Install/Update will use the list of mirrors obtained from the sorter by looping through it until we get the response from one of them. This would allow us to skip the unresponsive mirrors.

This solution does not address the problem where the user and his/hers gateway is not in the physical proximity of each other.

Server side

As previously mentioned, the beauty of the server side solution is that we do not have to define mirror selection algorithm in advance. It can be changed on the fly and on each site independently. However we should decide in advance which method of redirecting we will use (although both can be supported at the same time). There are several ways to do this that in use on the web:

  1. Using HTTP status codes and new location interpreted by clients
  2. Using meta tag in HTML
  3. Using JavaScript

Since the second solution is HTML specific and the third requires a JavaScript interpreter we suggest using the HTTP 300 status code with a sorted list of provided mirrors. Sorting can be done using either the client's IP address and an IP to Geographical location database, using a client provided location (using a GET request issued by the client with 'country' and either 'time zone' or 'state/province' as parameters), or some other way that can be devised by the site implementing mirroring support.

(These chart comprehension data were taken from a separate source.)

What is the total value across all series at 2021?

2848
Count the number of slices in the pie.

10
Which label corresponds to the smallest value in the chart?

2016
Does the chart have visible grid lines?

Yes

In any case using client provided location information, a server-side algorithm similar to the one presented for the client side solution can be used. Our proposal is for the update to pass the location information at all times and let the server decide if it wants to use it. This way we will not dictate the choice of algorithms in advance.

Provided here is a php script with configuration files that will sort mirrors based on the client's country and time zone. Country and time zone are expected to be provided by as GET parameters. We have adopted the above mentioned default mirror sorter for the client side solution (one difference is that mirrors are in the CSV file and we did not do mirror rating). As an added bonus, this script can be used to generate sorted mirrors lists for current implementations of mirror support. We also provide patches for the org.eclipse.update.core and org.eclipse.update.ui plug-ins of the Update component that enables the script to be used in this manner. These patches add the "Automatically select mirror" checkbox on the Update preferences page. When checked, Update will automatically select the mirror from the mirror list. Also, the timeZone and countryCode parameters are added to every mirror request.

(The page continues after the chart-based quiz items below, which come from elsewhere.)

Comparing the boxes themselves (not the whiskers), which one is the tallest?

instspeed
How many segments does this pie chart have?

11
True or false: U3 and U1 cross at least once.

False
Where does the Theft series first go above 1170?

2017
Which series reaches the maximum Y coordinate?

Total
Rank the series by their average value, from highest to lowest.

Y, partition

Server side solutions can also resolve issues of a user's location differing from their gateway location. For example, it is well known what IP address ranges are used by certain large organizations and where their internet gateways are located and this can be included in the decision making process.

Conclusion

We recommend that the server-side solution is selected for handling mirrors in the Update component.

Note: All files contained herein are provided as is. If they are to be used in production environments, error checking and other miscellaneous improvements should be added.